A new exhibition of critical artworks by acclaimed international artist Rina Banerjee will open at the Syracuse University Art Museum on Thursday, Jan. 19.
Take Me to the Palace of Love explores the meaning of home in diasporic communities and invites viewers to tell their own stories of identity, place, and belonging. Curated by Romita Ray, associate professor in the Department of Art and Music Histories at Syracuse University, the exhibition features three monumental sculptural works by Banerjee, as well as works from the museum’s permanent collection, and loaned artwork from the Pennsylvania Academy of the Fine Arts, the Munson-Williams-Proctor Arts Institute in Utica, the Herbert F. Johnson Museum of Art at Cornell University, and the artist’s personal collection.
In conjunction with the exhibition, Banerjee is the 2023 Jeanette K. Watson Distinguished Visiting Professor in the Humanities at Syracuse University. Banerjee’s two-week residency, Diaspora, Displacement, and the Science of Art, will take place from Feb. 20 to March 3.

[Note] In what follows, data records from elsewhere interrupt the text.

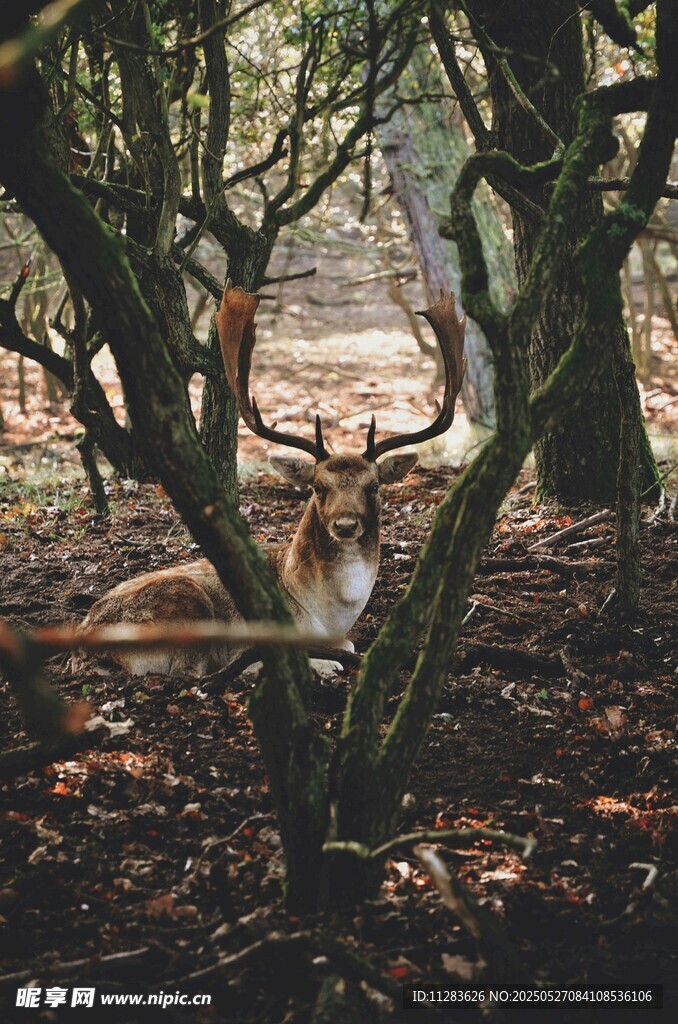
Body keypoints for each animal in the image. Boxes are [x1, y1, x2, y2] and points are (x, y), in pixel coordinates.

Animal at [77, 285, 466, 676]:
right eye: (318, 487)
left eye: (373, 487)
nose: (345, 525)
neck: (327, 617)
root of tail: (85, 646)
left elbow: (350, 644)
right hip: (184, 604)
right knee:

The exhibition and Banerjee’s residency are supported by the Syracuse University Humanities Center, the Department of Art and Music Histories, the National Endowment for the Arts, and the Art Museum, along with 33 departments and units at the University, and The Republic of Tea.
“We are delighted to bring Rina Banerjee’s creative spirit to Syracuse University,” said Ray, the curator. “Take Me to the Palace of Love is not just an exhibition; it is fundamentally a love letter to nature, community, and identity.”
About the exhibition
Can we rescue love? This fundamental question lies at the heart of Take Me to the Palace of Love, an exhibition of artist-engineer Rina Banerjee’s drawings and three critical art installations. For it is through the nourishing power of love that we define our sense of place in our communities and on our planet. Yet, love, as Banerjee’s work discloses, has been distorted to create inequity and to destroy our relationship with the natural world.
Take Me to the Palace of Love urges us restore our social and planetary connections with love. Rooted in cultural memory and storytelling, it invites us to ask: Does love play a role in how we view ourselves and shape our sense of place? Has climate change been shaped by a loss of love? How does love shape or resist gendered and racialized identities? As we come to terms with a global pandemic, these questions grow sharper and more relevant than ever.
About the artist
Now based in New York City, Rina Banerjee was born in Kolkata, India and lived briefly in Manchester and London before arriving in Queens, New York. Drawing on her multinational background and personal history as an immigrant, Banerjee focuses on ethnicity, race, and migration and American diasporic histories in her sculpture, drawings, and video art. Her sculptures feature a wide range of globally sourced materials, textiles, colonial/historical and domestic objects while her drawings are inspired by Indian miniature and Chinese silk paintings and Aztec drawings.
In 2018 the Pennsylvania Academy of the Fine Arts and the San José Museum of Art co-organized Banerjee’s first solo retrospective, Rina Banerjee: Make Me a Summary of the World, featuring 60 works, including sculptures, paintings, and video. The retrospective’s North American tour included exhibitions at the San José Museum of Art and the Fowler Museum at the University of California, Los Angeles before ending at the Frist Art Museum in Nashville Tennessee in 2020. Banerjee has exhibited internationally, spanning 14 biennials worldwide, including the Venice Biennial (Biennale), Yokohama Triennale, and Kochi Biennial. Banerjee’s works are included in many private and public collections such as the Foundation Louis Vuitton, Whitney Museum of American Art, San Francisco Museum of Modern Art, Centre Pompidou, Pennsylvania Academy of Fine Arts, San José Museum of Art, Kiran Nadar Museum of Art, and the Brooklyn Museum.
Banerjee returned to teaching in 2020, as a critic for the Yale School of Art Graduate Program. Between September 2021 and January 2022, she served a prestigious artist’s residency at the Centre Pompidou in Paris.